A Safer Georgia
Protecting the citizens of Georgia has always been a top priority for Governor Perdue. Immediately upon entering office he put Georgia in the forefront of tackling one of the biggest problems facing our state, the rise of methamphetamine use. In 2003, Governor Perdue signed legislation taking a stand against methamphetamine use and production by making it a felony to possess any materials necessary with the intent to produce methamphetamines. To enforce the strides against methamphetamine use and production, Governor Perdue, in 2005 and 2006, created and expanded the GBI Meth Force which comprises of 30 agents that provide training and support to local law enforcement in clandestine methamphetamine responses as well as established the metro-Atlanta initiative High Intensity Drug Trafficking Area (HIDTA) to combat the methamphetamine importation and distribution networks within the Atlanta area.
Governor Perdue also makes protecting our state’s children a top priority and in 2004 he unveiled his Child Protection Package. This package gave stronger punishments for methamphetamine production in the presence of a child, made it a felony offense for criminally negligent behavior towards children, and enhanced the effectiveness of Georgia’s Levi’s Call. Levi’s Call is a voluntary collaborative effort between local law enforcement, emergency management, and the media to activate an urgent bulletin in child abduction cases. The Governor’s enhancement exempted the media from liability for the broadcast of information in a Levi’s Call, ensuring that every effort has been made for the prompt and safe return of any abducted child.
With creating tougher penalties on offenders Governor Perdue also ensures Georgians that dangerous criminals will be locked up and recommended $45 million to add more than 4,300 beds to the State’s prison system and reduce the jail backlog on our counties.
Protecting Victims of Crime
Aside from being tough on crime, Governor Perdue also made strides in protecting Georgia’s victims of crime. Two significant pieces of legislation in 2005 reformed Georgia’s criminal justice system and provided fairness and justice for victims of crime – the Criminal Justice Act and Crime Victims Restitution Act. The Criminal Justice Act revised provisions in Georgia’s criminal law that compromised the integrity of the judicial process and the rights of crime victims. The Crime Victims Restitution Act revised Georgia’s restitution laws to recognize that victim’s rights are a top priority and significantly reduced the impediments in the awarding and collecting restitution process.
In working towards making Georgia’s roads and highways safer Governor Perdue introduced legislation to help reduce traumatic automobile accidents and provide additional funds for trauma care in the state. This “Super Speeder” legislation will increase fines and penalties for speeders in Georgia. All the money generated from these fines, as much as $25 million a year, would go to the state’s general treasury with the intent that the money be used to fund a trauma care system for the state.

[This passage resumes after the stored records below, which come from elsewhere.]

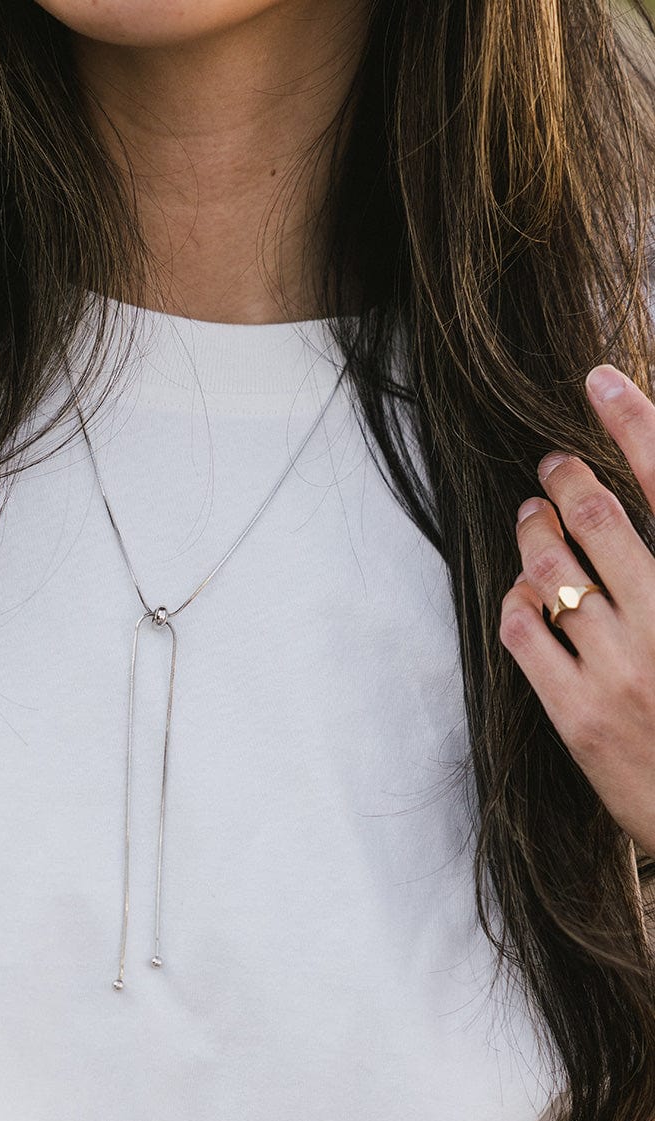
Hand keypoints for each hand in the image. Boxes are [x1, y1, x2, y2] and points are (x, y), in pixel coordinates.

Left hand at [500, 364, 654, 859]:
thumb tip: (631, 528)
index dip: (633, 424)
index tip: (599, 382)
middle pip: (597, 517)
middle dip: (565, 476)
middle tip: (551, 462)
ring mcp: (619, 667)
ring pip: (550, 568)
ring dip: (532, 531)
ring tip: (531, 515)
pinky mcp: (576, 711)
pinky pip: (522, 629)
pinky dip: (516, 598)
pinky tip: (522, 591)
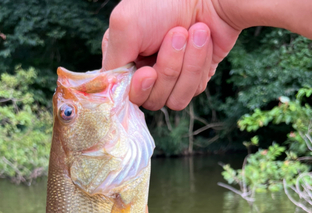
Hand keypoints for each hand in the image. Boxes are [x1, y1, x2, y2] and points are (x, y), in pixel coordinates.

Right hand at [102, 0, 240, 110]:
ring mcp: (169, 80)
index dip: (137, 88)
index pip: (122, 94)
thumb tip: (115, 89)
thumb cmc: (165, 2)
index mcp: (123, 59)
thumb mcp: (125, 24)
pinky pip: (191, 92)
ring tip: (194, 31)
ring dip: (186, 65)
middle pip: (149, 100)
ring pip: (171, 100)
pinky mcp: (192, 81)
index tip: (148, 72)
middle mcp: (144, 72)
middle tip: (177, 34)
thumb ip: (112, 61)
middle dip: (167, 70)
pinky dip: (198, 65)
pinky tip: (203, 41)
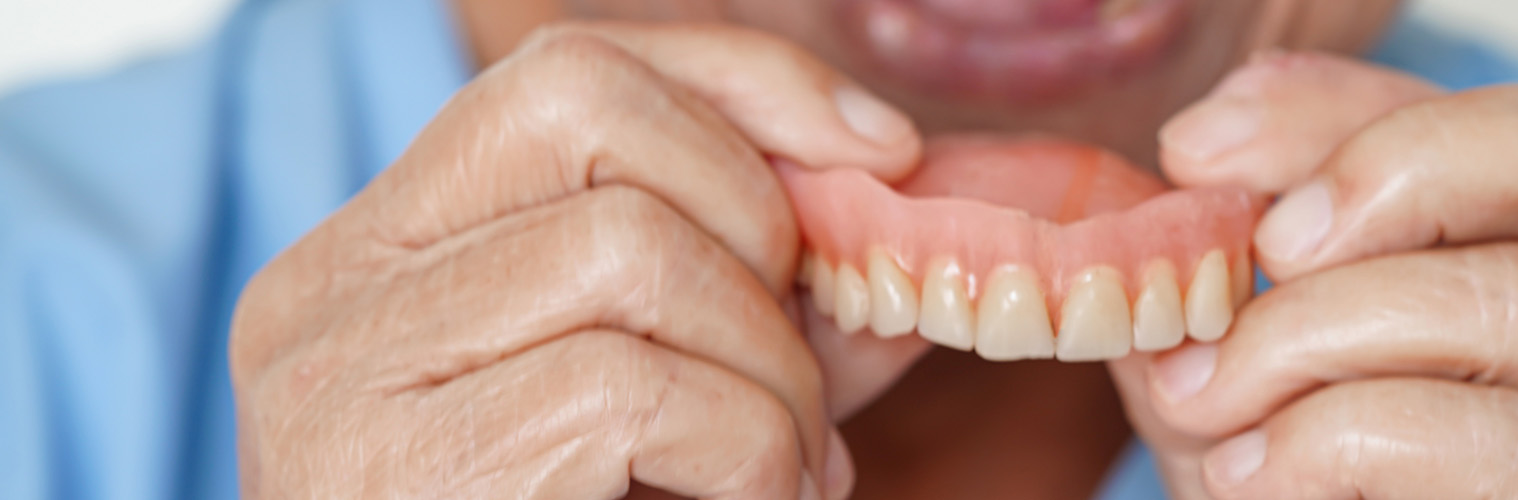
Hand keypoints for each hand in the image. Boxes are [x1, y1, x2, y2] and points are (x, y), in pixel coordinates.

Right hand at [230, 23, 926, 498]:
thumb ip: (758, 315)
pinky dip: (745, 451)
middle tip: (796, 368)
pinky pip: (635, 386)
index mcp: (384, 256)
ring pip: (630, 251)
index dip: (740, 81)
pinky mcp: (399, 469)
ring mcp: (343, 377)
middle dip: (755, 225)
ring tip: (780, 470)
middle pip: (589, 115)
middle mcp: (330, 290)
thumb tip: (899, 221)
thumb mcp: (670, 409)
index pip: (564, 71)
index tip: (876, 147)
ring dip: (765, 369)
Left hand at [1110, 52, 1517, 498]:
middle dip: (1362, 195)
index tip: (1202, 153)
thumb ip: (1241, 295)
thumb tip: (1191, 182)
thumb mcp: (1270, 396)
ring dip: (1318, 338)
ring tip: (1213, 407)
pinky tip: (1260, 480)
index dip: (1365, 113)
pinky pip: (1506, 447)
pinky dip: (1345, 441)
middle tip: (1228, 280)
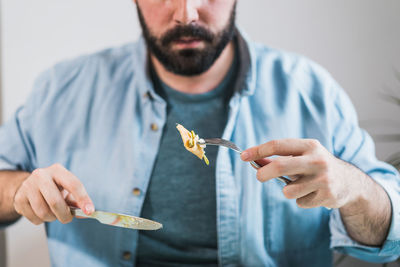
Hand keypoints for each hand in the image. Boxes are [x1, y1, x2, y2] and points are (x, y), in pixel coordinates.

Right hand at [13, 163, 93, 224]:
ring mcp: (28, 186)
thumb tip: (86, 213)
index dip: (83, 199)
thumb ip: (77, 200)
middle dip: (65, 215)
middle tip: (68, 218)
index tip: (89, 211)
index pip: (73, 184)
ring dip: (52, 218)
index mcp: (58, 170)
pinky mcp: (19, 198)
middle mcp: (41, 175)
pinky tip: (41, 212)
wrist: (29, 185)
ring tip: (53, 213)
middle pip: (55, 201)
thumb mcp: (67, 188)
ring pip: (43, 212)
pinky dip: (41, 220)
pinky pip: (34, 218)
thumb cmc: (54, 187)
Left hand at [241, 139, 363, 208]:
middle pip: (280, 166)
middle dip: (264, 173)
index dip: (258, 150)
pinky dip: (302, 200)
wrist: (349, 182)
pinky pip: (300, 202)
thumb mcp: (301, 156)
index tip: (243, 156)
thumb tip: (252, 158)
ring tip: (301, 187)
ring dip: (289, 191)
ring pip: (289, 190)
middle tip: (259, 177)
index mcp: (309, 145)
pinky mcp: (327, 195)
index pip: (278, 145)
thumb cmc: (316, 166)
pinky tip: (314, 194)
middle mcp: (317, 160)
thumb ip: (277, 158)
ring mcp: (323, 178)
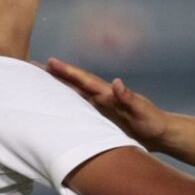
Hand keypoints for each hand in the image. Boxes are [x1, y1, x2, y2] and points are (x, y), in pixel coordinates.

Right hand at [46, 58, 170, 149]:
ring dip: (57, 86)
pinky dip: (67, 102)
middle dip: (55, 74)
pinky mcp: (101, 117)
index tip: (50, 62)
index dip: (68, 71)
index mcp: (108, 94)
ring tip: (38, 80)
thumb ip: (130, 98)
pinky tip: (56, 103)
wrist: (161, 133)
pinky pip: (79, 107)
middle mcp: (102, 96)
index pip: (84, 80)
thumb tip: (118, 83)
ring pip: (74, 93)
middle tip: (34, 65)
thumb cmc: (153, 122)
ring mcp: (101, 106)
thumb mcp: (142, 111)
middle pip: (74, 82)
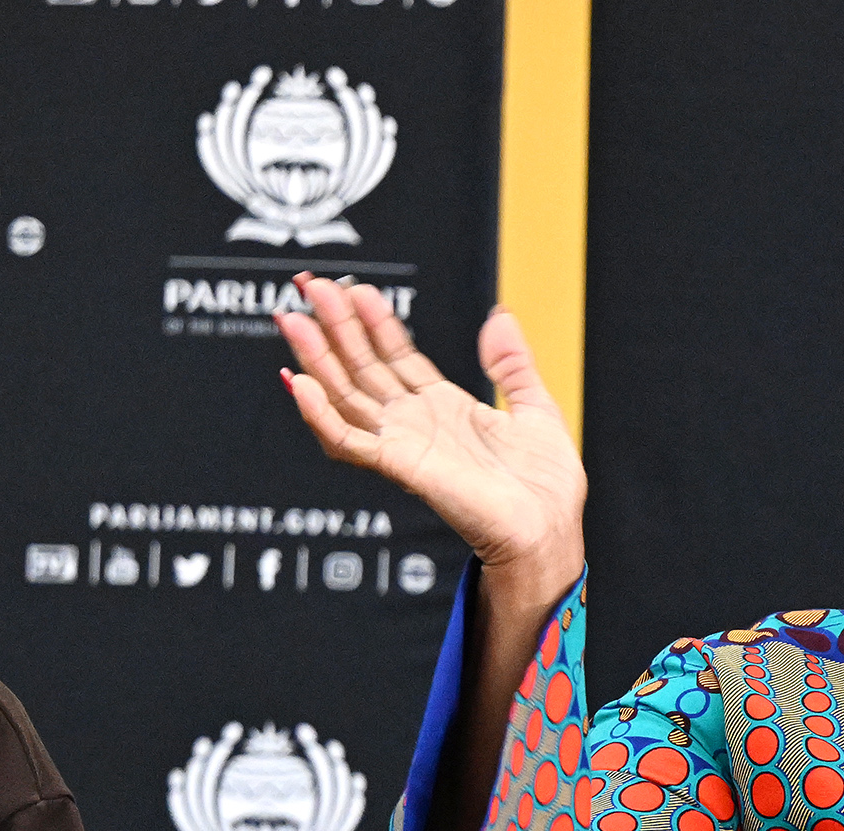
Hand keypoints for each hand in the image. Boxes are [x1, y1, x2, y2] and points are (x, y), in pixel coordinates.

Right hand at [274, 278, 584, 614]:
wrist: (549, 531)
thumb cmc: (547, 489)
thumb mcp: (536, 408)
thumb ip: (512, 363)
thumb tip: (499, 316)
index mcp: (446, 409)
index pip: (396, 355)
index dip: (373, 321)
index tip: (352, 288)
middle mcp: (417, 424)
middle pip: (363, 367)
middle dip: (335, 327)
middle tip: (310, 286)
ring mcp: (404, 444)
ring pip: (346, 395)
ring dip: (317, 358)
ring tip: (294, 319)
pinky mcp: (400, 466)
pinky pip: (348, 440)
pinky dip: (320, 414)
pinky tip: (300, 383)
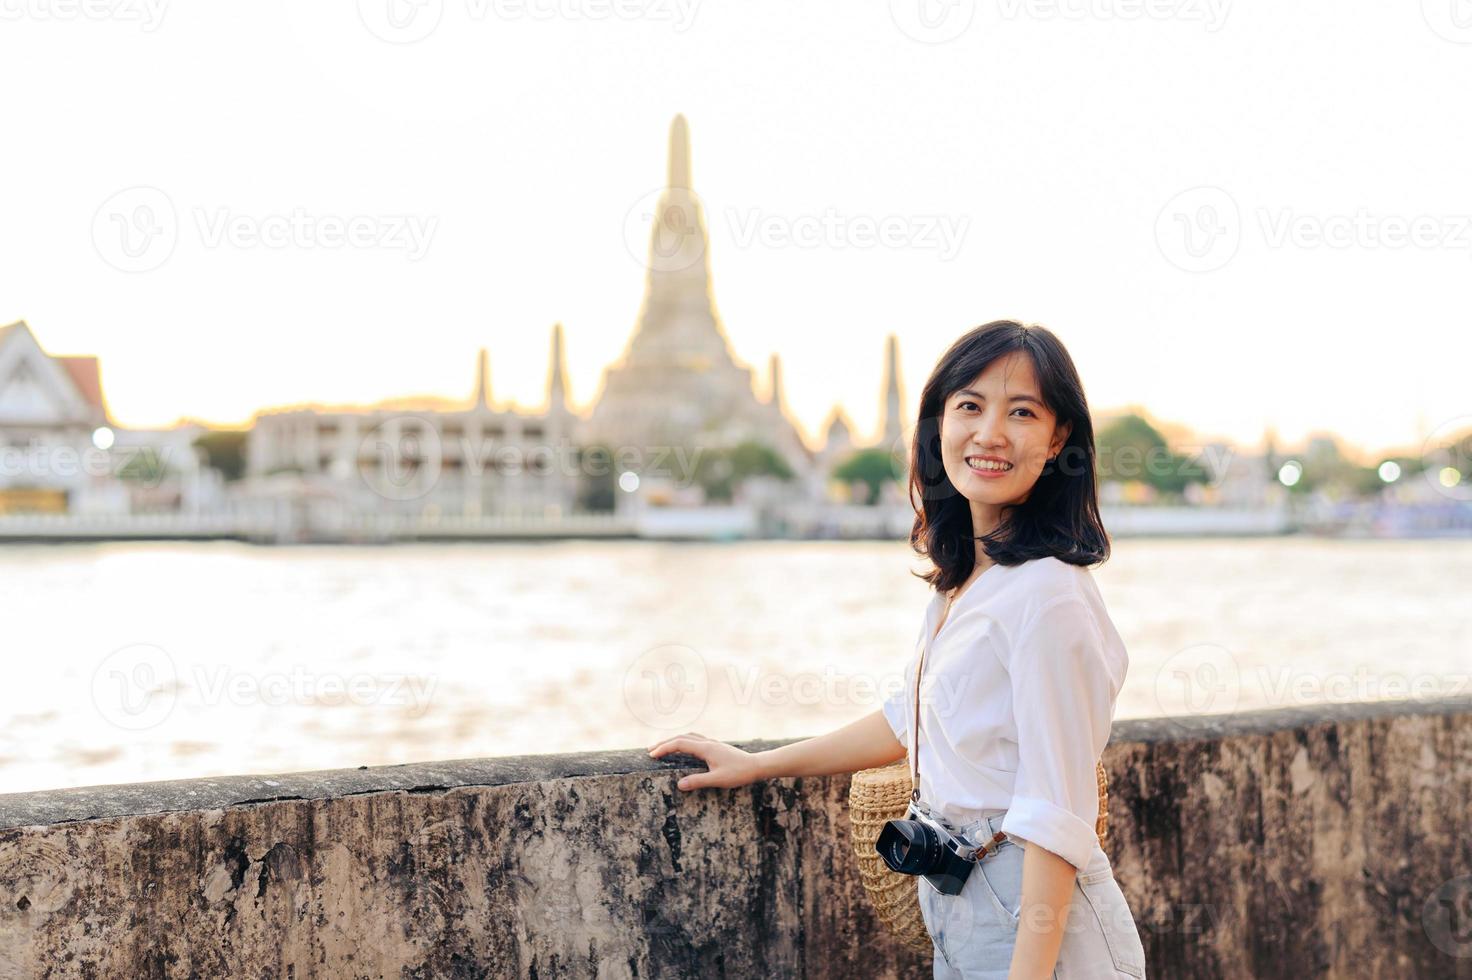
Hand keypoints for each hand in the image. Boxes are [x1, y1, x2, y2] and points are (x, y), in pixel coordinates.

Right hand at [647, 732, 765, 790]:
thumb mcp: (718, 780)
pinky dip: (683, 741)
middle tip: (650, 751)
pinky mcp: (715, 746)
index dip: (664, 748)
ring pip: (688, 736)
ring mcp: (712, 743)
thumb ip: (698, 781)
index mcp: (705, 748)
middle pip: (681, 737)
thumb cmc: (739, 773)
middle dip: (664, 743)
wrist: (757, 766)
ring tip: (663, 748)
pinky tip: (683, 748)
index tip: (652, 755)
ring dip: (674, 741)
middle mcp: (707, 742)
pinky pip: (695, 739)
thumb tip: (679, 784)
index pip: (679, 744)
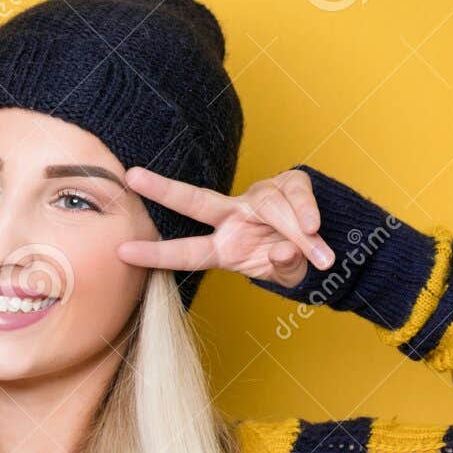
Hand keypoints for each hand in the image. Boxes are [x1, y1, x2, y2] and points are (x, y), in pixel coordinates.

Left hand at [115, 167, 336, 289]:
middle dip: (163, 190)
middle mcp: (233, 218)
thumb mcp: (288, 276)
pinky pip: (296, 193)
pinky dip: (307, 211)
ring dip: (294, 228)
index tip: (122, 252)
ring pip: (268, 202)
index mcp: (225, 249)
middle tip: (132, 176)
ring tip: (319, 255)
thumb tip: (282, 251)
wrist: (330, 246)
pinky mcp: (288, 183)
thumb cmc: (295, 264)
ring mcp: (258, 198)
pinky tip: (316, 228)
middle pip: (195, 200)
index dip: (156, 254)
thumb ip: (285, 267)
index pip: (186, 252)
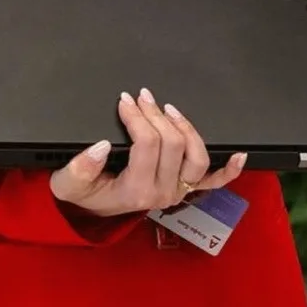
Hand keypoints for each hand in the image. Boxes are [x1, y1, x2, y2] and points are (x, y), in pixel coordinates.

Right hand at [50, 90, 246, 217]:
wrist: (89, 209)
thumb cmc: (81, 193)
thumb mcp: (68, 182)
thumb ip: (80, 167)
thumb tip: (101, 146)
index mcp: (136, 191)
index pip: (147, 144)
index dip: (136, 116)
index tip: (124, 101)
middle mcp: (162, 193)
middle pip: (173, 143)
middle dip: (156, 114)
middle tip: (141, 97)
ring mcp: (177, 192)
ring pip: (197, 155)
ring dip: (186, 127)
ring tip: (168, 109)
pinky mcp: (184, 189)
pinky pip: (213, 182)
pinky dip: (228, 169)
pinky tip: (239, 155)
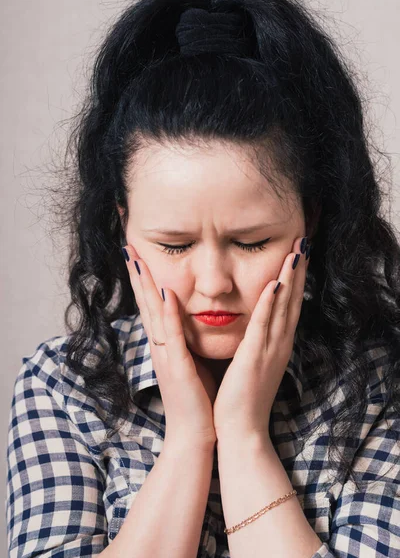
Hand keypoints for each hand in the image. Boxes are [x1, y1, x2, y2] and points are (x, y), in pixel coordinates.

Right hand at [122, 245, 216, 451]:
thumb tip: (194, 321)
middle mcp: (161, 348)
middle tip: (128, 247)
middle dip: (137, 275)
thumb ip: (188, 341)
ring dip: (145, 286)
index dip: (145, 281)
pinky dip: (168, 314)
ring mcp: (166, 357)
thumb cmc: (198, 400)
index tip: (139, 256)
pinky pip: (172, 336)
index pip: (153, 306)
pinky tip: (165, 293)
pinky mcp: (177, 368)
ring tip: (137, 260)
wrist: (197, 437)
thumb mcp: (192, 363)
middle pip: (146, 304)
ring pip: (154, 314)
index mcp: (166, 346)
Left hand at [212, 236, 309, 445]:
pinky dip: (269, 304)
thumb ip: (255, 343)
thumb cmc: (242, 399)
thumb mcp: (252, 364)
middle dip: (298, 270)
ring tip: (296, 252)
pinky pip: (263, 326)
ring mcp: (270, 350)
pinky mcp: (254, 357)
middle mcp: (279, 344)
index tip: (297, 254)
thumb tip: (252, 325)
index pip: (289, 305)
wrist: (241, 432)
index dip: (294, 279)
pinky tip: (274, 284)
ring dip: (290, 279)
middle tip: (304, 242)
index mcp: (276, 345)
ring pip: (283, 308)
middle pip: (292, 300)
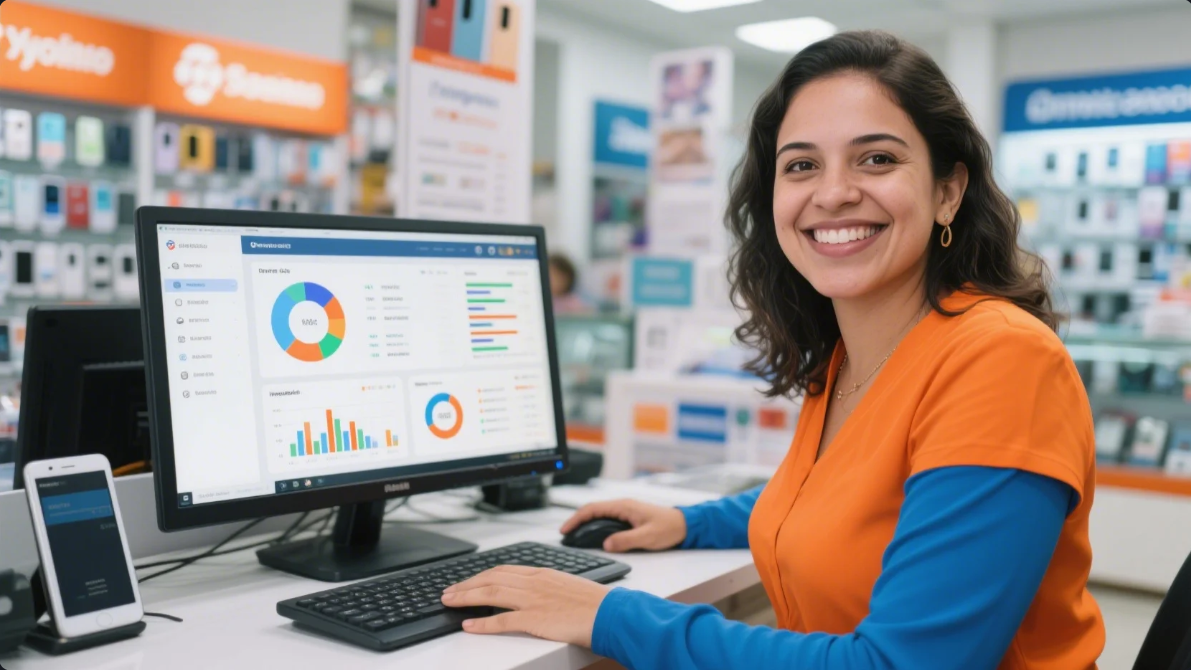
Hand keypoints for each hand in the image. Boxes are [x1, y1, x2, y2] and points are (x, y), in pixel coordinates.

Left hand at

Governor Perdue also better ensured the safety of Georgia’s drivers by creating the motorcycle unit within the Georgia State Patrol. The unit’s purpose is to patrol speeding in the Atlanta metro-area as well as be a part of the first responders team when accidents occur within the perimeter.
Governor Perdue made protecting the security of our state a top priority in cracking down on the use of fraudulent documents to obtain state identification. The Governor’s initiative, Georgia SecureID, is a multi-agency effort to combat the use of fraudulent documents to obtain state identification cards and driver’s licenses. With this initiative, Georgia Department of Driver’s Services investigators will be placed in the 10 highest-need DDS Customer Service Centers throughout the state to crack down identity fraud.